Some vendors at the R.M. Bailey Park said yesterday that Christmas shopping has slowed down tremendously this year.
Kimberley Rolle, a vendor for some 20 years, said this has been her worst season yet.
“We’re competing with Amazon and shipping companies now, and people are tech savvy,” Rolle said.
“Customers are able to tell me how much Target and Walmart has a toy for. So, they’re not interested in paying our prices.”
Rolle said that sales have been dwindling for years, forcing some vendors to either leave the business altogether or come up with creative ways to combat the competition.
Ultimately, she said that vendors are hoping to make the majority of their profit during the Christmas Eve rush.
However, she said she’s still skeptical about that.
“People say it’s going to pick up, but even if it does there’s so many stalls out here and so many people depending on making a profit,” she said.
Karen Brown, who serves as president of the R.M. Bailey Park Association, suggested that the decline in sales may be the result of Hurricane Dorian.
“Things are hard now, but people are still coming out,” Brown told The Nassau Guardian.
“They’re not buying as much as they used to, but people are still coming out to support.”
Over the past few weeks, she said sales have also been impacted by the inclement weather, forcing shoppers to carry their money across the street to Mall at Marathon.
Brown said that the association is currently working on ways to address this issue, but until then, they will have to “roll with the punches”.
Victoria Mullings has worked as a vendor on the park since 2011.
She estimated her sales have fallen by 15 percent in the last three years, noting that there are a lot of factors that contribute to this.
“We have started later than we usually start,” Mullings said.
“So, in years gone by, we would’ve started closer to the beginning of the month, but we began on the 14th this year.”
She said the late start also cut down on the amount of time vendors have to sell their goods.
She added that the market, over the years, has also become saturated, forcing some vendors to scale back on their inventory.
“So, you’ll see more experienced vendors pull back on the retail end and lean more towards the wholesale aspect of it,” Mullings said.
“I’ve seen that happening a lot, and it works out very well.
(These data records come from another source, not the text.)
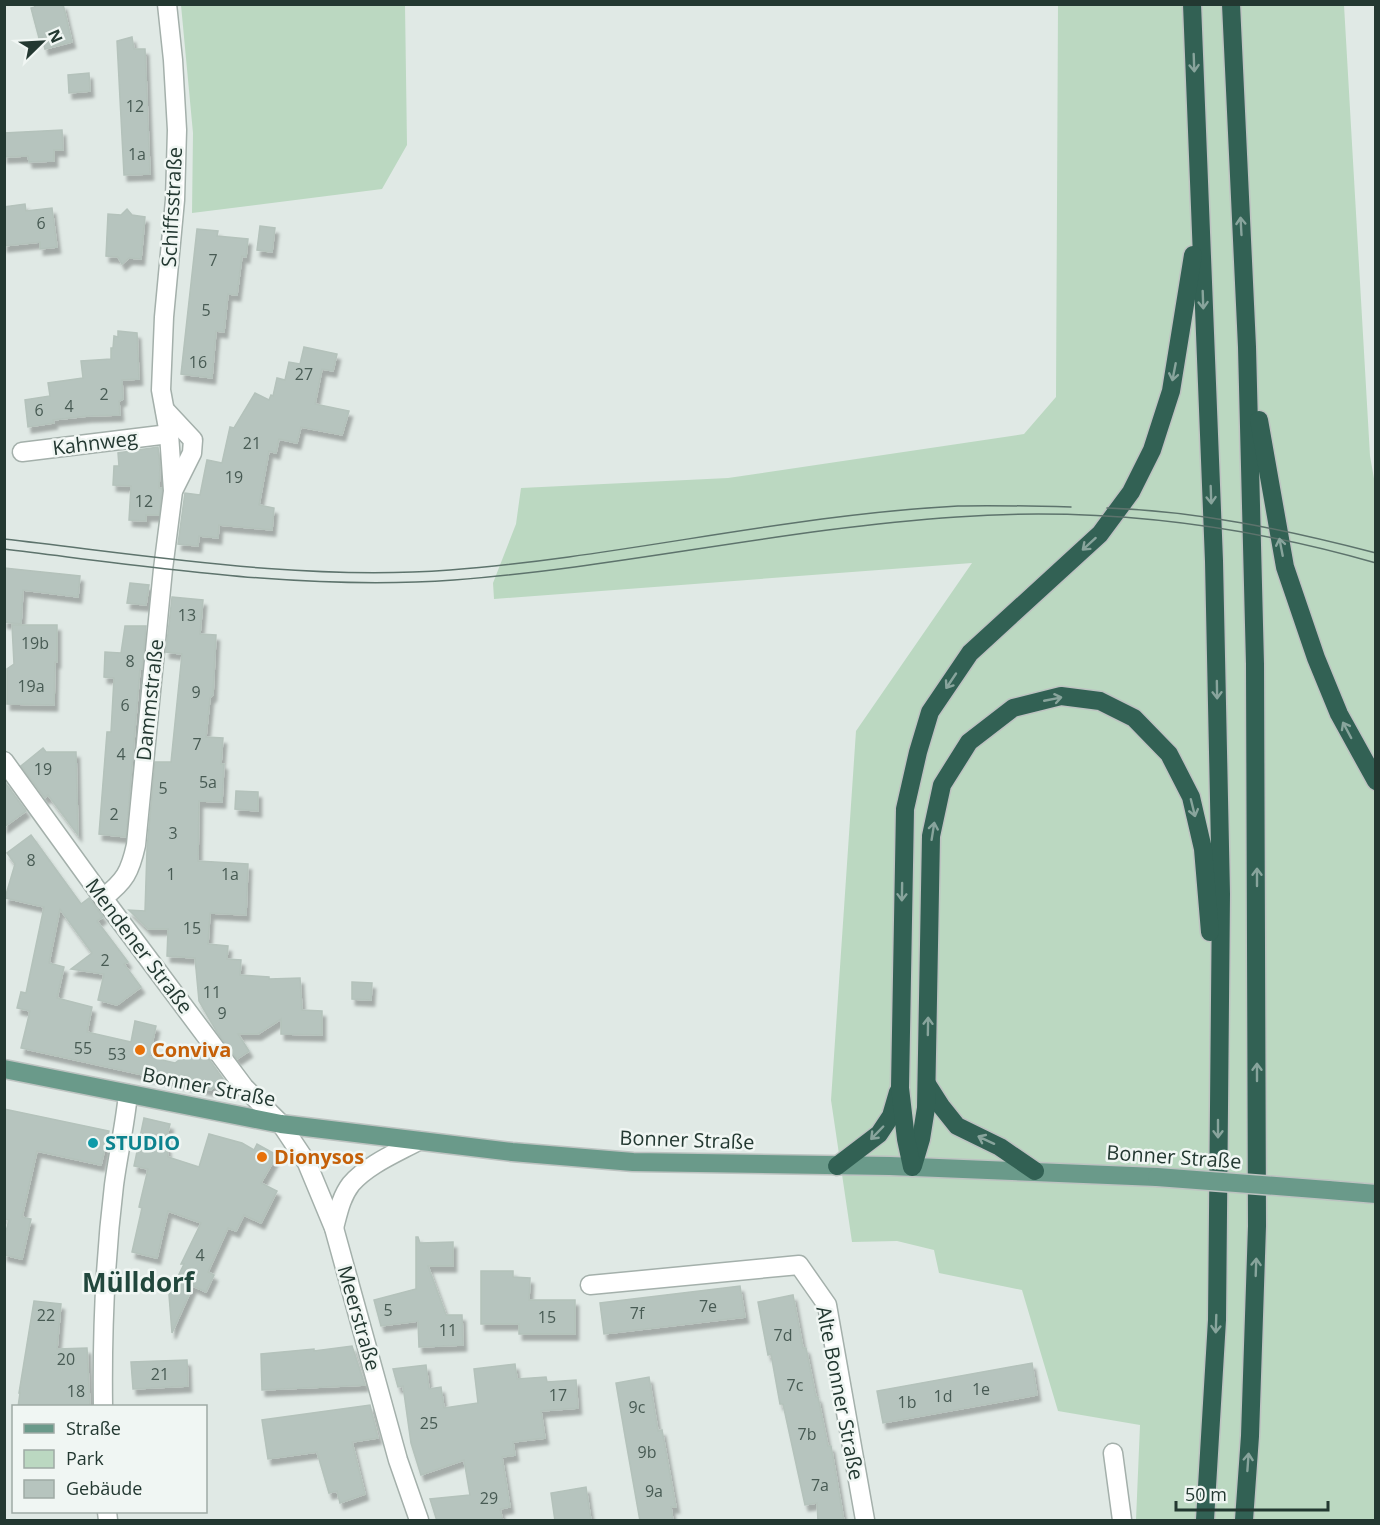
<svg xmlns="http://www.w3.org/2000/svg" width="1380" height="1525" viewBox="0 0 1380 1525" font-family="'Open Sans',sans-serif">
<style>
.green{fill:#bbd8c1}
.building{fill:#b6c4be;stroke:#b4c2bb;stroke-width:1.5;filter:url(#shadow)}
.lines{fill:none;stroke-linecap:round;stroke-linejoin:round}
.minor-casing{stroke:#a4b0ab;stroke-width:21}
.tertiary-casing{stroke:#a4b0ab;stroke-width:21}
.primary-casing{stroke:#bdc3c1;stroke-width:21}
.motorway-casing{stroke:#bdc3c1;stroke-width:21}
.minor{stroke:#fff;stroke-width:18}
.tertiary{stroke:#fff;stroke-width:18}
.primary{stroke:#6a9a8a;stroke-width:18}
.motorway{stroke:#326154;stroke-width:18}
.tram{stroke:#5d736c;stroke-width:1.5}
.primary-bridge-casing{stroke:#bdc3c1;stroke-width:21;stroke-linecap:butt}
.primary-bridge{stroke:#6a9a8a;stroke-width:18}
.oneway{stroke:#88a49c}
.food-dot{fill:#e8710a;stroke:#f0f6f3;stroke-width:2}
.culture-dot{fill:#0f9aa8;stroke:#f0f6f3;stroke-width:2}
.labels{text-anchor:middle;stroke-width:5;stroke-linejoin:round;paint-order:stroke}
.number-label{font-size:16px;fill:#485b54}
.street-label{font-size:20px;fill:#233831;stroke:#f0f6f3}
.food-label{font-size:20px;font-weight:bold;fill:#c56008;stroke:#f0f6f3;text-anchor:start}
.culture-label{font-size:20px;font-weight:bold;fill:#0d838f;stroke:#f0f6f3;text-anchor:start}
.district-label{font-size:26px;font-weight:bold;fill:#21473c;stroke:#f0f6f3}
</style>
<defs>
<filter id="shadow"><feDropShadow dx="3.5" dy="6" stdDeviation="1.5" flood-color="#0004"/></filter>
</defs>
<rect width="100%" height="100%" fill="#e0e9e5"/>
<g class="green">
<polygon points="181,5 405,5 407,145 382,189 192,213 193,133"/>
<polygon points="1058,5 1344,5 1370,456 1376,490 1375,1520 1136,1520 1140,1425 1058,1411 1022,1290 939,1273 934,1250 897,1241 852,1242 831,1100 856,731 972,563 494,599 493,583 516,524 521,488 728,478 1024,434 1056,397"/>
</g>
<g class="building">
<polygon points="34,4 63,4 72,42 45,49 42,37 39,38 31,8 35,7"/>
<polygon points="132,37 134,49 145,49 150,174 124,175 117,41"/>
<polygon points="89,73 90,91 69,93 68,75"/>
<polygon points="62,130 63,150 54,150 54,161 29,162 28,156 4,157 4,133"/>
<polygon points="25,204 26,211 52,208 57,247 40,249 40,242 4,246 4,207"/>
<polygon points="127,209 132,215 145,217 141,259 129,258 122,264 118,257 106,256 108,214 121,215"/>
<polygon points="260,226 275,228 272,252 257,250"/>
<polygon points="197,229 218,231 217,236 248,239 246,257 242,256 237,295 228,294 224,332 216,331 212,378 181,374"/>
<polygon points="118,331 137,333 139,379 122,380 123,399 119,401 120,415 88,416 53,420 54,423 28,427 25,400 50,396 48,383 83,378 81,361 111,359 111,348 113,348 114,336 118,337"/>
<polygon points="304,347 337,354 333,371 322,369 315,404 349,411 342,435 301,427 297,443 279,439 276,453 269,451 259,505 274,508 272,530 219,525 218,538 199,536 198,546 178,544 185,493 200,495 207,460 222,463 230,427 234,428 255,393 269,400 271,395 273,396 277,378 285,380 289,362 300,364"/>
<polygon points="158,447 160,467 159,488 162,488 162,491 159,515 146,515 146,521 129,520 131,486 113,485 114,466 119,466 118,453"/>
<polygon points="4,568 80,576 78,597 23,590 21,624 4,622"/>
<polygon points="130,583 149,585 146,605 127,603"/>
<polygon points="172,597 203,600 200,634 216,635 213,695 210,698 206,737 223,738 221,764 224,764 222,802 199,801 198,861 248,864 246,915 210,913 208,944 228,946 227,959 241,960 240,975 269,977 269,979 300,978 302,1010 322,1011 322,1035 281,1034 281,1019 258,1034 238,1034 249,1051 237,1059 217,1032 199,1001 195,958 167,956 168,929 148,929 129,910 145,911 147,849 155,762 171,762 182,654 166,652"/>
<polygon points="12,625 57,625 57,662 55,662 54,705 7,704 7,669 14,664"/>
<polygon points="125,626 146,626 142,669 140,669 126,837 99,834 107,732 111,732 114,678 104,677 105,652 121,653"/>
<polygon points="43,748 46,752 76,752 78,835 48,795 45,798 21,766"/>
<polygon points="4,781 26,811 4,827"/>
<polygon points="236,791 258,792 258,811 235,809"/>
<polygon points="31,835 81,904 89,898 103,917 97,921 128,962 124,964 141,987 117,1005 98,1000 104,974 71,969 92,953 60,909 49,963 64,967 57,998 92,1007 87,1032 131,1042 135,1021 156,1026 149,1057 175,1063 199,1045 223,1079 211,1090 21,1048 30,1011 17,1008 21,992 26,993 44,907 5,898 15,864 7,853"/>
<polygon points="352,982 372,983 371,1000 352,999"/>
<polygon points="4,1109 109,1131 101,1165 37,1151 22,1217 31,1219 22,1259 4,1255 4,1239 9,1220 4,1219"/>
<polygon points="144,1118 170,1124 166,1140 168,1157 199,1167 209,1134 242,1143 254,1150 257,1144 277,1155 261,1183 277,1191 261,1223 244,1215 236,1231 228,1228 208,1272 214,1275 206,1292 193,1286 172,1333 169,1295 184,1264 181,1264 201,1223 168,1211 157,1258 132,1252 142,1208 139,1207 148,1169 134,1166"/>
<polygon points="416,1237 418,1237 420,1243 453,1242 453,1266 428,1266 446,1315 462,1315 463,1345 419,1347 418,1321 381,1326 374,1300 416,1289"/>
<polygon points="481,1271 513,1271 513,1277 530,1278 529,1300 575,1300 575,1334 519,1334 519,1324 481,1324"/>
<polygon points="740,1286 745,1317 604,1334 600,1303"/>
<polygon points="793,1295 803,1348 806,1348 816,1397 818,1397 828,1446 831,1446 844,1521 818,1521 817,1503 805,1505 783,1404 780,1404 771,1354 768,1355 758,1302"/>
<polygon points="34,1301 61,1304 57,1349 87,1348 90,1407 18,1407 20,1393 19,1393"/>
<polygon points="352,1346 365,1385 262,1390 261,1354 314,1349 314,1351"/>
<polygon points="187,1360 188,1386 133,1389 131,1362"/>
<polygon points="1032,1363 1037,1395 883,1423 877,1391"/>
<polygon points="515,1364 517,1379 546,1377 547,1382 576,1380 578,1408 541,1411 545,1438 513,1442 515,1455 502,1457 510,1507 500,1509 503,1521 437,1521 430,1499 470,1495 464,1460 421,1475 411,1443 403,1386 398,1387 393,1369 426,1365 429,1389 441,1387 444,1408 478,1403 474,1369"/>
<polygon points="649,1377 658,1431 662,1430 676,1507 671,1507 673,1521 640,1521 625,1436 616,1383"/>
<polygon points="370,1405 378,1438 352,1442 365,1494 340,1503 337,1491 329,1493 317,1452 268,1459 262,1420"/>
<polygon points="586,1487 591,1521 555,1521 551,1493"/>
</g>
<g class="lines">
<g class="minor-casing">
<g id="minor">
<polyline points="165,410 193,440 192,453 174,489"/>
<polyline points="22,452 169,434"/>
<path d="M 103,898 C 125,881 130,872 136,845 L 163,569 L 173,491 L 169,434 L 161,390 L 164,317 L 175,200 L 177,130 L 173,60 L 167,4"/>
<polyline points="590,1285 799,1265 827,1305 865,1520"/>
<path d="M 103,1406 C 102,1333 105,1259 114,1185 C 118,1155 125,1125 128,1094"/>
<polyline points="1113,1453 1122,1520"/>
<polyline points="107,1512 108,1520"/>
</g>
</g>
<g class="tertiary-casing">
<g id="tertiary">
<polyline points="4,761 103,898 244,1087 281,1124 307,1163 334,1228 398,1460 419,1520"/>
<path d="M 334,1228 C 338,1213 341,1197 351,1184 C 367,1165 396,1153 418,1141"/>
</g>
</g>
<g class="primary-casing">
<g id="primary">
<polyline points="4,1069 281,1124 512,1152 633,1162 890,1166 1157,1177"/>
<polyline points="1328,1190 1376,1194"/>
</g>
</g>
<g class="motorway-casing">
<g id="motorway">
<polyline points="1192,4 1214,561 1221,894 1217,1320 1205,1520"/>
<polyline points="1231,4 1247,347 1255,664 1257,1226 1250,1436 1244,1520"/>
<polyline points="1259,420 1285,567 1316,658 1339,714 1376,781"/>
<polyline points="927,1084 941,1106 957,1126 1000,1147 1035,1171"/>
<polyline points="837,1166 879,1134 891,1116 898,1092"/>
<polyline points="913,1166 921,1139 926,1108 931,836 942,785 969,742 1013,708 1061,696 1100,701 1134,718 1169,754 1191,797 1203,849 1210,932"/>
<polyline points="912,1167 906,1139 900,1088 905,809 918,752 930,712 970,653 1100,534 1131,492 1152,450 1171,391 1193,255"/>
</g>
</g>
<use href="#minor" class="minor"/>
<use href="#tertiary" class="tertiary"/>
<use href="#primary" class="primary"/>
<use href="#motorway" class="motorway"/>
<g class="tram">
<path d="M 1107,508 C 1198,511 1287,530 1376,553"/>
<path d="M 4,539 C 153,556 300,581 450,570 C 620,557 787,515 958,506 C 995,505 1033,506 1071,507"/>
<path d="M 4,549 C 153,567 304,591 454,580 C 622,567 788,528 957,517 C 1097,507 1240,524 1376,563"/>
</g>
<g class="primary-bridge-casing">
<polyline id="primary-bridge" points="1157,1177 1328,1190"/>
</g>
<use href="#primary-bridge" class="primary-bridge"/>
</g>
<defs><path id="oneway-shaft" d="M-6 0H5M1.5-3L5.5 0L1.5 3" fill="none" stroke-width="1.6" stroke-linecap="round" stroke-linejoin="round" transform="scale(1.5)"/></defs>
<g class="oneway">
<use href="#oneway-shaft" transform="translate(1194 63) rotate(88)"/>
<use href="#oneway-shaft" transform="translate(1241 226) rotate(-93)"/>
<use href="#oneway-shaft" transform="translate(1203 300) rotate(88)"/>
<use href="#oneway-shaft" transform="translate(1174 372) rotate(101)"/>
<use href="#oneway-shaft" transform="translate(1211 495) rotate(88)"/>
<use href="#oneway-shaft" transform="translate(1089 544) rotate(138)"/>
<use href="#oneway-shaft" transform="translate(1281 547) rotate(-101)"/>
<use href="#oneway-shaft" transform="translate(951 681) rotate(124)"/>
<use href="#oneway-shaft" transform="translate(1217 690) rotate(89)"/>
<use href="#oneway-shaft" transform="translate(1053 699) rotate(-11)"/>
<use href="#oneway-shaft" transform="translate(1347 730) rotate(-118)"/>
<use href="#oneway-shaft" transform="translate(1193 808) rotate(76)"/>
<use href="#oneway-shaft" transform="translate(933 831) rotate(-81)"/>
<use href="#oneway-shaft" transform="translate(1257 877) rotate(-90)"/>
<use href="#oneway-shaft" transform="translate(902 892) rotate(91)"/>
<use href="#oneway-shaft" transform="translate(928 1026) rotate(-89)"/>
<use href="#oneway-shaft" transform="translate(1257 1072) rotate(-90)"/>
<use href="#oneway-shaft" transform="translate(1218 1129) rotate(90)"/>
<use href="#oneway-shaft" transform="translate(877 1133) rotate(134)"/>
<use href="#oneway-shaft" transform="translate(986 1140) rotate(-155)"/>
<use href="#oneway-shaft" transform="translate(1256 1267) rotate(-88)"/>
<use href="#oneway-shaft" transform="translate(1216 1324) rotate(92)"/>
<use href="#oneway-shaft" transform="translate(1248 1462) rotate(-86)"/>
</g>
<g class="food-dot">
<circle cx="140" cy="1050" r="6"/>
<circle cx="262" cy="1157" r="6"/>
</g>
<circle class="culture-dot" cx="93" cy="1143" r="6"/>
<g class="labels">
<g class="number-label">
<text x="135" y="112">12</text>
<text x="137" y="160">1a</text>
<text x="41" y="229">6</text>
<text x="213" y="266">7</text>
<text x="206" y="316">5</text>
<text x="198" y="368">16</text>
<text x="304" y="380">27</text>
<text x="104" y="400">2</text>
<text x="69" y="412">4</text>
<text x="39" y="416">6</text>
<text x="252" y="449">21</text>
<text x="234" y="483">19</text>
<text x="144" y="507">12</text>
<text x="187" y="621">13</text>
<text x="35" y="649">19b</text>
<text x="130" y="667">8</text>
<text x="31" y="692">19a</text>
<text x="196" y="698">9</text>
<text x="125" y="711">6</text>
<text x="197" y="750">7</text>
<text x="121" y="760">4</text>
<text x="43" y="775">19</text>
<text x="208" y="788">5a</text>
<text x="163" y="794">5</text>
<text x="114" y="820">2</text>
<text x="173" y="839">3</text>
<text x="31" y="866">8</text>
<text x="171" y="880">1</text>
<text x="230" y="880">1a</text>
<text x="192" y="934">15</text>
<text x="105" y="966">2</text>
<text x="212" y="998">11</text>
<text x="222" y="1019">9</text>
<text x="83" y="1054">55</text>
<text x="117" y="1060">53</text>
<text x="200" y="1261">4</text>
<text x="708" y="1312">7e</text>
<text x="388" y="1316">5</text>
<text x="637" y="1319">7f</text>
<text x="46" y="1321">22</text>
<text x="547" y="1323">15</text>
<text x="448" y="1336">11</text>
<text x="783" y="1341">7d</text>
<text x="66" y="1365">20</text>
<text x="160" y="1380">21</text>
<text x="795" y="1391">7c</text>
<text x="981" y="1395">1e</text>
<text x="76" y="1397">18</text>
<text x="558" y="1401">17</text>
<text x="943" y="1402">1d</text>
<text x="907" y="1408">1b</text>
<text x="637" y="1413">9c</text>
<text x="429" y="1429">25</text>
<text x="807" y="1440">7b</text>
<text x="647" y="1458">9b</text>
<text x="820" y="1491">7a</text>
<text x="654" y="1497">9a</text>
<text x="489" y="1504">29</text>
</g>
<g class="street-label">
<text transform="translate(172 207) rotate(-87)" y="7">Schiffsstraße</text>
<text transform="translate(95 443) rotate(-7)" y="7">Kahnweg</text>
<text transform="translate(150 700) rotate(-84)" y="7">Dammstraße</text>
<text transform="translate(139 946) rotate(53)" y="7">Mendener Straße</text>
<text transform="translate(209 1087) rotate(11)" y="7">Bonner Straße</text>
<text transform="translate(687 1140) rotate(2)" y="7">Bonner Straße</text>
<text transform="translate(1174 1157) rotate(4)" y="7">Bonner Straße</text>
<text transform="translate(359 1318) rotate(74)" y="7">Meerstraße</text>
<text transform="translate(840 1393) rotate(79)" y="7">Alte Bonner Straße</text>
</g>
<g class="food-label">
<text x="152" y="1057">Conviva</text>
<text x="274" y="1164">Dionysos</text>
</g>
<g class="culture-label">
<text x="105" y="1150">STUDIO</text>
</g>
<g class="district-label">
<text x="138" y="1292">Mülldorf</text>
</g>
</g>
<rect width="1380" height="1525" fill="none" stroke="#233831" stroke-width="12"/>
<rect x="12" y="1405" width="195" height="108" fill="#f0f6f3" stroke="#9eaaa5" stroke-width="1.5"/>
<rect x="24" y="1424" width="30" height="9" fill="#6a9a8a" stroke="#9eaaa5" stroke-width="1.5"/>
<text x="66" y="1435" font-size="18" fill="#233831">Straße</text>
<rect x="24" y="1450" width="30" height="18" fill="#bbd8c1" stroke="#9eaaa5" stroke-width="1.5"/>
<text x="66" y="1465" font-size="18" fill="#233831">Park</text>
<rect x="24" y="1480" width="30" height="18" fill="#b6c4be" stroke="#9eaaa5" stroke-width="1.5"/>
<text x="66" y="1495" font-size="18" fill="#233831">Gebäude</text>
<g transform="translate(42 42) rotate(66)" stroke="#f0f6f3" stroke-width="4.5" paint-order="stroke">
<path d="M0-4.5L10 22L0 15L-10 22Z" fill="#233831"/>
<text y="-9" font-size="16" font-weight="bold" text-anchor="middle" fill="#233831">N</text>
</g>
<path d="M1176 1501v9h152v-9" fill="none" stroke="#233831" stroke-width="3"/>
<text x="1185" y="1501" font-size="18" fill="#233831" stroke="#f0f6f3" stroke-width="4.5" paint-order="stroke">50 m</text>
</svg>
This even enables a lot more people to pop up than before.”
Caroline Richards, a vendor on the park for 18 years, also said that business has slowed down tremendously this year.
“Things are really going slow, compared to the years before,” she said.
“There are a lot more stalls out this year. It has been getting larger over the years. So, that can also be the reason as to why sales has slowed down.
“It could also be that people aren’t spending because prices are so high these days. It can also be the hurricane because a lot of people have taken on their family members from Abaco and Grand Bahama, but this year has been especially slow for me.
“I hope it picks up on Monday and Tuesday. I really hope it does.”
Angela Coleby, a shopper, agreed that many Bahamians are opting to shop online in an effort to save a few dollars, but this ultimately affects the economy in the long-run.
“I always shop at home as much as I can because if you don’t support local businesses, the economy can’t grow,” Coleby said.
“So, you need the money to be circulating in order for us to see the growth that we want. People go away because the prices are cheaper than here, but they don’t have a full understanding of what it costs the local businessman to bring the goods in and make it attractive for the local populace to purchase.”